L'inauguration par les responsables politiques azerbaïdjanais, géorgien et américain donne le coup d'envoi d'une série de tests et marque le début du remplissage du tuyau. Quand le BTC sera opérationnel, en principe à la fin de l'année, il fournira un million de barils par jour, soit 50 millions de tonnes de pétrole par an aux marchés occidentaux.
Un million de barils par jour
L'Europe et la Méditerranée sont approvisionnées par du pétrole algérien, libyen et norvégien. Il n'y a pas de manque en perspective dans cette zone. Une grande partie du pétrole de la mer Caspienne qui arrivera dans le port turc de Ceyhan repartira pas tankers vers les Etats-Unis. Depuis les origines du projet BTC, Washington s'est constamment impliqué dans la réalisation de ce nouveau pipeline. Le pari économique était risqué. Mais ce nouvel oléoduc augmente la valeur du pétrole de la Caspienne puisqu'il le conduit dans une grande région de consommation. Et il diminue la dépendance des Etats-Unis vis-à-vis de leur approvisionnement en pétrole au Moyen-Orient.
Les grandes compagnies qui ont misé sur la réussite commerciale du BTC sont toutes occidentales, en dehors des compagnies azerbaïdjanaise, géorgienne et turque impliquées dans la réalisation de ce projet. Le britannique BP est l'actionnaire le plus important du consortium avec 30% des parts. BP a eu la responsabilité de la conception et de la réalisation du projet. Il a coûté 4 milliards de dollars au lieu des 3 milliards prévus à l'origine.
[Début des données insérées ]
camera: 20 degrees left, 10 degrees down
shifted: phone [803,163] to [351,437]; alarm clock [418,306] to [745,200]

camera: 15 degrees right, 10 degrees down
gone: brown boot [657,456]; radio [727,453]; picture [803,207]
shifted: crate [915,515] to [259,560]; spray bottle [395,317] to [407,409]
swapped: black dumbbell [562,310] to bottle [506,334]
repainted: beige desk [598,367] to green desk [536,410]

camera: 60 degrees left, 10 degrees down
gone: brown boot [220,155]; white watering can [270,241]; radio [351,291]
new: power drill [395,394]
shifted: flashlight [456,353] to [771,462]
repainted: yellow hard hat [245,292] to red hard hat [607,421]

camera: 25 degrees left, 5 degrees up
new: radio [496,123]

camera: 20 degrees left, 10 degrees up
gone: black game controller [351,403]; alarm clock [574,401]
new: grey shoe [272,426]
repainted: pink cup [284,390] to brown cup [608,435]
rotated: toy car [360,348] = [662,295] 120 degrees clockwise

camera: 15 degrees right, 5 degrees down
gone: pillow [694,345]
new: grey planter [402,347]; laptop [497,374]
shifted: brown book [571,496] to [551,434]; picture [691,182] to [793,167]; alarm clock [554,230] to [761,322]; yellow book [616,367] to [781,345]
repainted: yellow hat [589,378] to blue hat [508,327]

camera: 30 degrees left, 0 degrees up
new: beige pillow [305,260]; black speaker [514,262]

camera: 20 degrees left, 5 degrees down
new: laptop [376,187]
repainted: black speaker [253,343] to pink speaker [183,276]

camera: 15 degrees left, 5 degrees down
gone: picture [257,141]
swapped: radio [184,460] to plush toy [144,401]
D'abord des compagnies occidentales
Outre British Petroleum, le consortium regroupe dix autres sociétés : Socar (compagnie nationale d'Azerbaïdjan) ; TPAO (Turquie) ; Statoil (Norvège) ; Unocal, Amerada Hess, ConocoPhillips (Etats-Unis) ; Itochu, Inpex (Japon) ; Eni (Italie) et enfin la compagnie pétrolière française Total. Ces compagnies pétrolières se connaissent bien, elles sont déjà associées pour exploiter du pétrole dans d'autres régions du monde. Ces compagnies ont apporté le tiers du financement, les deux tiers restants ont été fournis par des banques gouvernementales américaine et japonaise, par la Banque mondiale et par la BERD.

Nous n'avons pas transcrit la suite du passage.